* **Task requirements**
Can you edit the data below so that every "True or false" becomes "Yes or no", leaving everything else unchanged?

Top of Materials provided

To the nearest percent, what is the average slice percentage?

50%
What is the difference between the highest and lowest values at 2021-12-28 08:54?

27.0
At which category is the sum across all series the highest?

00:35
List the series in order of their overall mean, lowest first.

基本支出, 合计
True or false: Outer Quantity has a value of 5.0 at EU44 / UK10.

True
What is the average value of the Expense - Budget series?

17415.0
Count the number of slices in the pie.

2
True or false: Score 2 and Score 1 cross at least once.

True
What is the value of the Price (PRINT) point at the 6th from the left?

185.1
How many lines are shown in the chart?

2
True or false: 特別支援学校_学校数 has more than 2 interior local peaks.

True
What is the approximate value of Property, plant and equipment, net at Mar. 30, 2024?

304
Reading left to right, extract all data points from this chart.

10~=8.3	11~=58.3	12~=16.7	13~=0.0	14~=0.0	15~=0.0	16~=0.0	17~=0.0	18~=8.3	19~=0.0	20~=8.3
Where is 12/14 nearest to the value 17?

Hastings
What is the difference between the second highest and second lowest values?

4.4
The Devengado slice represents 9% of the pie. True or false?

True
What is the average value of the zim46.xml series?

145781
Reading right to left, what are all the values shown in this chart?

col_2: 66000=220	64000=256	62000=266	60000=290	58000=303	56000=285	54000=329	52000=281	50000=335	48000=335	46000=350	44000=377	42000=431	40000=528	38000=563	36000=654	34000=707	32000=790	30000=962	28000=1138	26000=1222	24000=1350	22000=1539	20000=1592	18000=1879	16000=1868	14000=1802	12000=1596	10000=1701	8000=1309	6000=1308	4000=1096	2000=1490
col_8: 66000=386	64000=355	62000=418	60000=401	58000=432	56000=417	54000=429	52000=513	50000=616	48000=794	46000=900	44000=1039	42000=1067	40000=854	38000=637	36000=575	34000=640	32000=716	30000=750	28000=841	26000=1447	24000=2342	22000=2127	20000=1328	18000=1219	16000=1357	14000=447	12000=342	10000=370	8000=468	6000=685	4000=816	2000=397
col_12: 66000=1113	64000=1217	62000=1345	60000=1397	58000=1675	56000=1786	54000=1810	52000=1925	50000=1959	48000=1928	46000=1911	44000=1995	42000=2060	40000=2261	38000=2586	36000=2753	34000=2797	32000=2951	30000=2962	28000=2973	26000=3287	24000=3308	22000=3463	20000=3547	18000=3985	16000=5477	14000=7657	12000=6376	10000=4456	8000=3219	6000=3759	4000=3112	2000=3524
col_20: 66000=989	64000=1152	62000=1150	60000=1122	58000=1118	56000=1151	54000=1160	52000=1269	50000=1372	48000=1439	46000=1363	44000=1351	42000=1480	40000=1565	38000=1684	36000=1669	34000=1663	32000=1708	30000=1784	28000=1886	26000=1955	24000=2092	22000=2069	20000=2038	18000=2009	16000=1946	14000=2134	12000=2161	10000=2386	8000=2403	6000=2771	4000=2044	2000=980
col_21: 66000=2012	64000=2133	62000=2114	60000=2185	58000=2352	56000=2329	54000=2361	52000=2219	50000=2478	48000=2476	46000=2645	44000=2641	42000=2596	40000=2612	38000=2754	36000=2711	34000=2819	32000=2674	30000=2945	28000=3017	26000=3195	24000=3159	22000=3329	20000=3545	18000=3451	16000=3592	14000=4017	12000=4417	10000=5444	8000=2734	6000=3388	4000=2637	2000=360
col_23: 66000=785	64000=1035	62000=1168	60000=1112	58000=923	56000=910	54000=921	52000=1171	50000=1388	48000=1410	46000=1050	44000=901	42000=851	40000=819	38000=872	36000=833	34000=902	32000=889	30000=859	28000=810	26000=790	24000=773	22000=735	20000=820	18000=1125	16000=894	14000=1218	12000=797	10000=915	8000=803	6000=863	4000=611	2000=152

Bottom of Materials provided

* **The completed task**
To the nearest percent, what is the average slice percentage?

50%
What is the difference between the highest and lowest values at 2021-12-28 08:54?

27.0
At which category is the sum across all series the highest?

00:35
List the series in order of their overall mean, lowest first.

基本支出, 合计
Yes or no: Outer Quantity has a value of 5.0 at EU44 / UK10.

True
What is the average value of the Expense - Budget series?

17415.0
Count the number of slices in the pie.

2
Yes or no: Score 2 and Score 1 cross at least once.

True
What is the value of the Price (PRINT) point at the 6th from the left?

185.1
How many lines are shown in the chart?

2
Yes or no: 特別支援学校_学校数 has more than 2 interior local peaks.

True
What is the approximate value of Property, plant and equipment, net at Mar. 30, 2024?

304
Reading left to right, extract all data points from this chart.

10~=8.3	11~=58.3	12~=16.7	13~=0.0	14~=0.0	15~=0.0	16~=0.0	17~=0.0	18~=8.3	19~=0.0	20~=8.3
Where is 12/14 nearest to the value 17?

Hastings
What is the difference between the second highest and second lowest values?

4.4
The Devengado slice represents 9% of the pie. Yes or no?

True
What is the average value of the zim46.xml series?

145781
Reading right to left, what are all the values shown in this chart?

col_2: 66000=220	64000=256	62000=266	60000=290	58000=303	56000=285	54000=329	52000=281	50000=335	48000=335	46000=350	44000=377	42000=431	40000=528	38000=563	36000=654	34000=707	32000=790	30000=962	28000=1138	26000=1222	24000=1350	22000=1539	20000=1592	18000=1879	16000=1868	14000=1802	12000=1596	10000=1701	8000=1309	6000=1308	4000=1096	2000=1490
col_8: 66000=386	64000=355	62000=418	60000=401	58000=432	56000=417	54000=429	52000=513	50000=616	48000=794	46000=900	44000=1039	42000=1067	40000=854	38000=637	36000=575	34000=640	32000=716	30000=750	28000=841	26000=1447	24000=2342	22000=2127	20000=1328	18000=1219	16000=1357	14000=447	12000=342	10000=370	8000=468	6000=685	4000=816	2000=397
col_12: 66000=1113	64000=1217	62000=1345	60000=1397	58000=1675	56000=1786	54000=1810	52000=1925	50000=1959	48000=1928	46000=1911	44000=1995	42000=2060	40000=2261	38000=2586	36000=2753	34000=2797	32000=2951	30000=2962	28000=2973	26000=3287	24000=3308	22000=3463	20000=3547	18000=3985	16000=5477	14000=7657	12000=6376	10000=4456	8000=3219	6000=3759	4000=3112	2000=3524
col_20: 66000=989	64000=1152	62000=1150	60000=1122	58000=1118	56000=1151	54000=1160	52000=1269	50000=1372	48000=1439	46000=1363	44000=1351	42000=1480	40000=1565	38000=1684	36000=1669	34000=1663	32000=1708	30000=1784	28000=1886	26000=1955	24000=2092	22000=2069	20000=2038	18000=2009	16000=1946	14000=2134	12000=2161	10000=2386	8000=2403	6000=2771	4000=2044	2000=980
col_21: 66000=2012	64000=2133	62000=2114	60000=2185	58000=2352	56000=2329	54000=2361	52000=2219	50000=2478	48000=2476	46000=2645	44000=2641	42000=2596	40000=2612	38000=2754	36000=2711	34000=2819	32000=2674	30000=2945	28000=3017	26000=3195	24000=3159	22000=3329	20000=3545	18000=3451	16000=3592	14000=4017	12000=4417	10000=5444	8000=2734	6000=3388	4000=2637	2000=360
col_23: 66000=785	64000=1035	62000=1168	60000=1112	58000=923	56000=910	54000=921	52000=1171	50000=1388	48000=1410	46000=1050	44000=901	42000=851	40000=819	38000=872	36000=833	34000=902	32000=889	30000=859	28000=810	26000=790	24000=773	22000=735	20000=820	18000=1125	16000=894	14000=1218	12000=797	10000=915	8000=803	6000=863	4000=611	2000=152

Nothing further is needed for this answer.